No sé si por desconocimiento o porque había alcanzado con él algún tipo de pacto (es común entre Oscuros), no hizo referencias al papel que jugó Ábigor en la insurrección de Dhiön. O puede que valorara el cambio de actitud del rey del inframundo, aunque fuera en el último momento. Sí se entretuvo, y mucho, en detallar cuál había sido mi intervención en todo el lío. Habló de coraje, lealtad, puntualidad, nobleza y hasta creo que dedicó unas palabras al brillo de las hebillas de mis zapatos. Después de la crónica que hizo de mis hazañas, que habría servido para fundar el género de la narrativa épica de haber estado a tiempo, todos los presentes comenzaron a mirarme de otro modo. Como se mira a los héroes, ni más ni menos. De pronto, parecían profesarme una gran admiración.
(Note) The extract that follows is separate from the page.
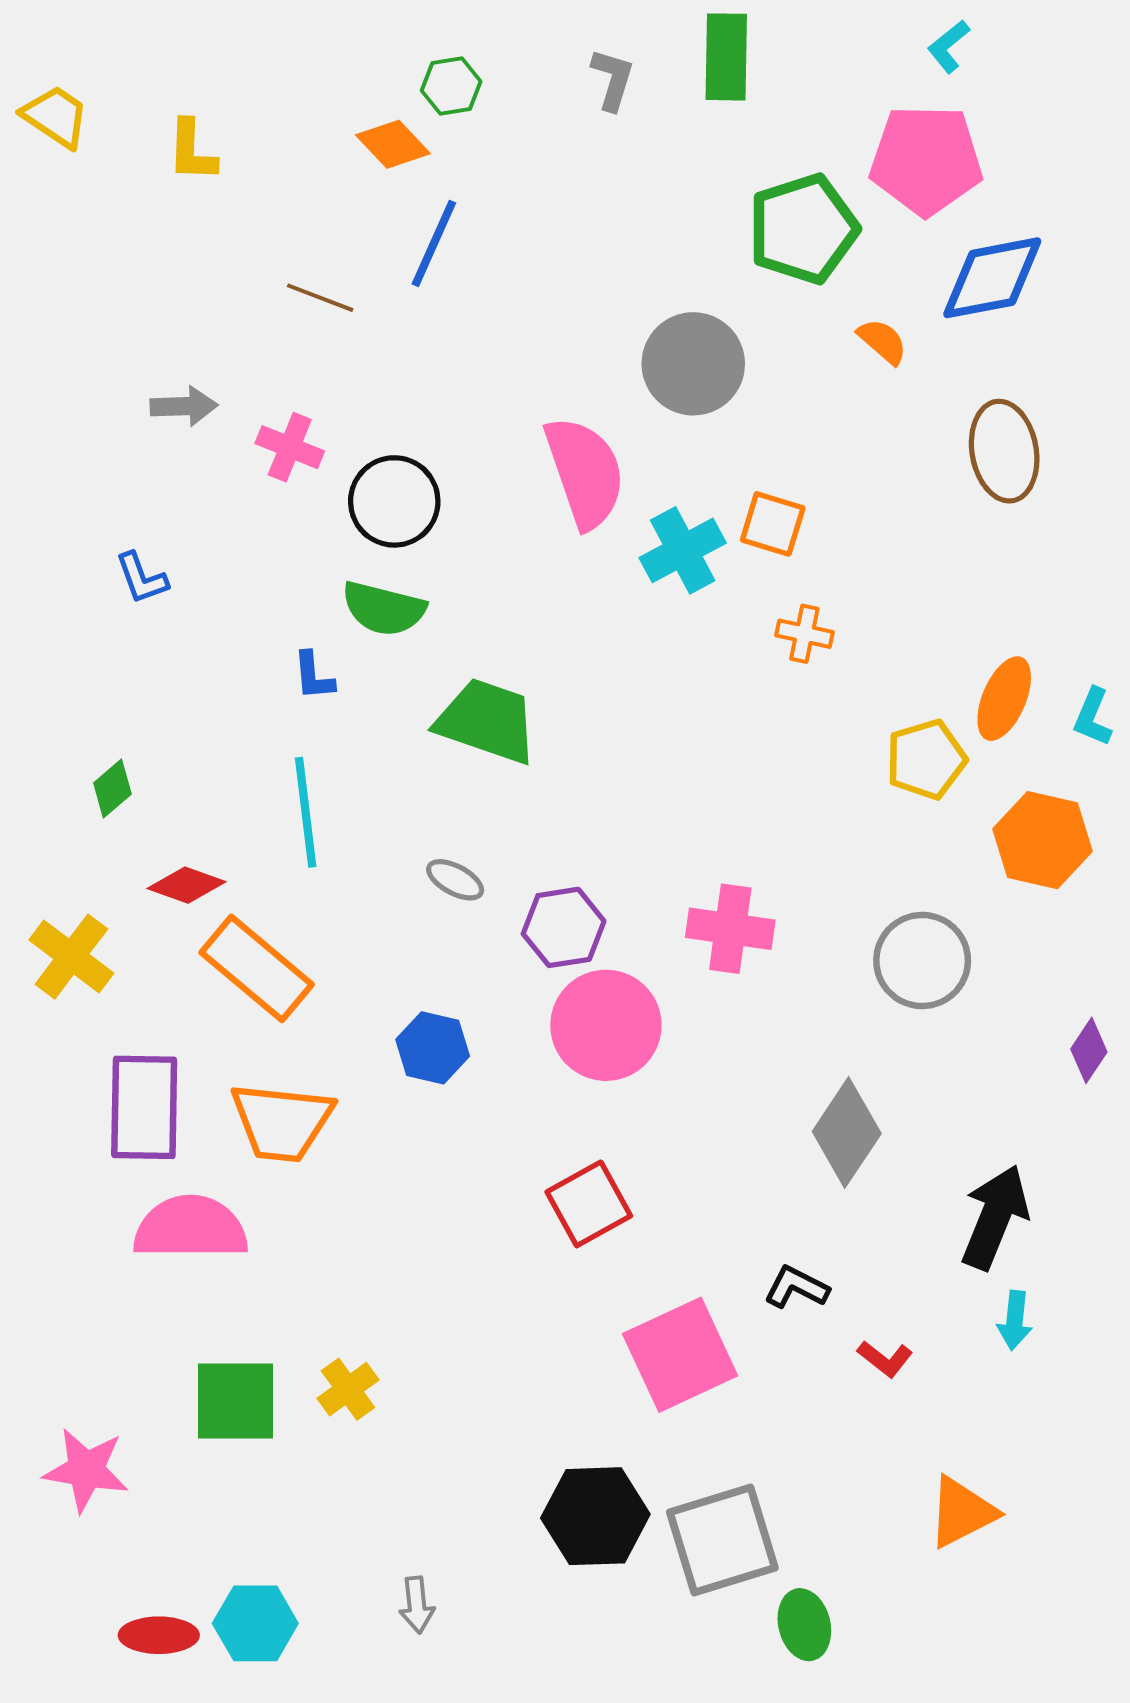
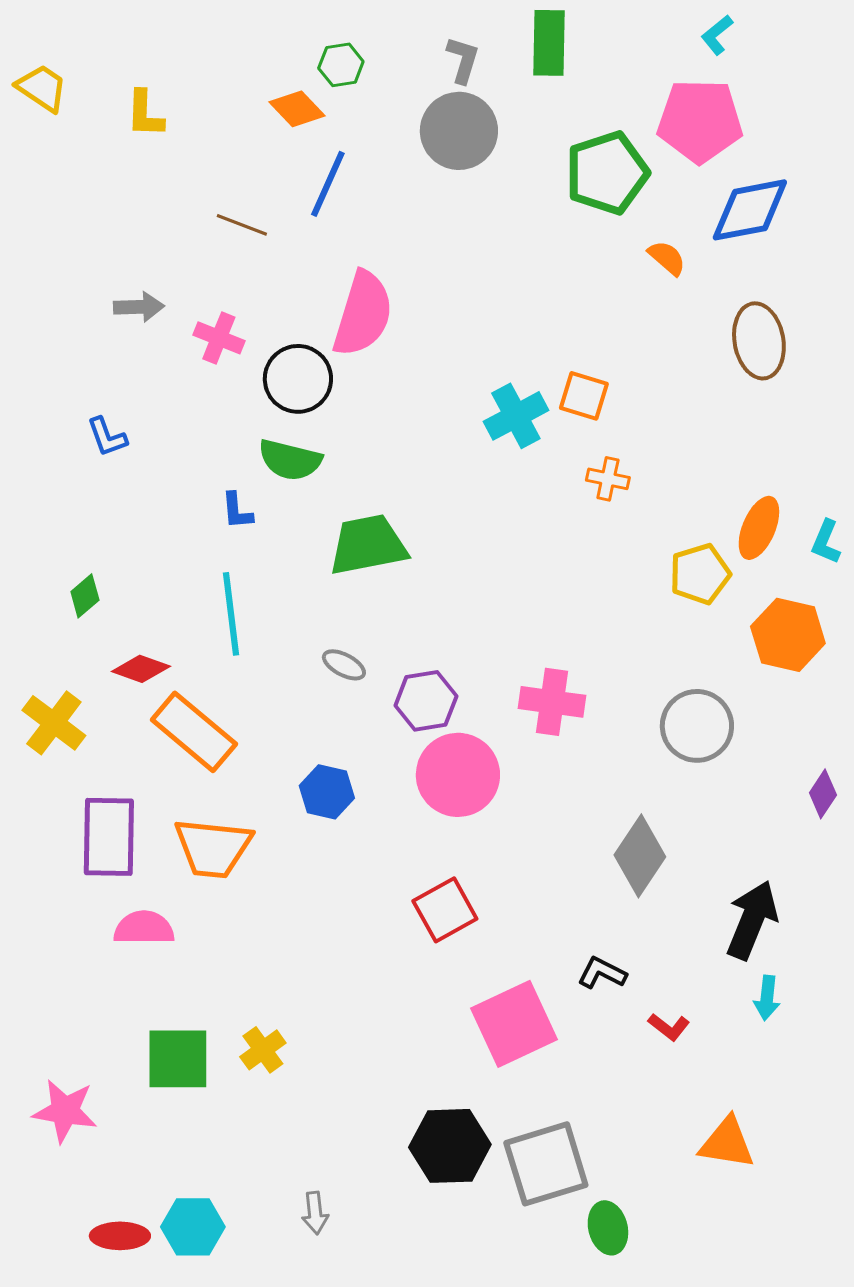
gray circle: (693, 364) -> (459, 131), moved
pink semicircle: (585, 472) -> (363, 314), moved, turned 36
green trapezoid: (487, 721) -> (368, 545), turned -30
pink semicircle: (191, 1228) -> (144, 928), size x0.7
orange triangle: (962, 1512) -> (727, 1143), turned 36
Más que merecida, dicho sea sin falsa modestia.

En resumen, el Gran Ujah repartió reprimendas y enmendó decisiones como quien hace algo a lo que está más que acostumbrado. Luego, mandó formar al ejército de asistentes que le acompañaba y se despidió con el mismo aire desenfadado que había invertido en todo lo demás. Se recogieron los sillones de ébano, salieron los escabeles magreando a las aventadoras y un equipo de limpieza lo dejó todo mejor que antes de la llegada del cortejo. Antes de ocupar la cabecera de la procesión, el Gran Ujah se acercó a mí y susurró en mi oído:

—Te he elegido como mi sucesor, valiente Eblus. En cuanto estos necios reparen su falta y te restituyan tu sitial y tus poderes, ven a visitarme. Tenemos negocios de los que tratar.

Fui a agradecerle con una genuflexión aquella sorprendente noticia, pero me detuvo.

—Aquí no. Ya me adorarás a solas.

Luego se marchó, al ritmo lento de su caravana de sirvientes, dejando a los cinco miembros del Cónclave sumidos en sus propias contradicciones y a mí mudo del asombro y la emoción.

¿Acababan de ofrecerme el puesto de Gran Señor de lo Oscuro o era mi deseo el que se lo había imaginado?

En cualquier caso, aún no correspondía pensar en ello, ni otorgarle una importancia exagerada. Había asuntos más urgentes que resolver y no podía olvidar que yo continuaba siendo un espíritu medio. Tal vez el más admirado de los espíritus medios que se haya conocido jamás, pero inferior al fin y al cabo.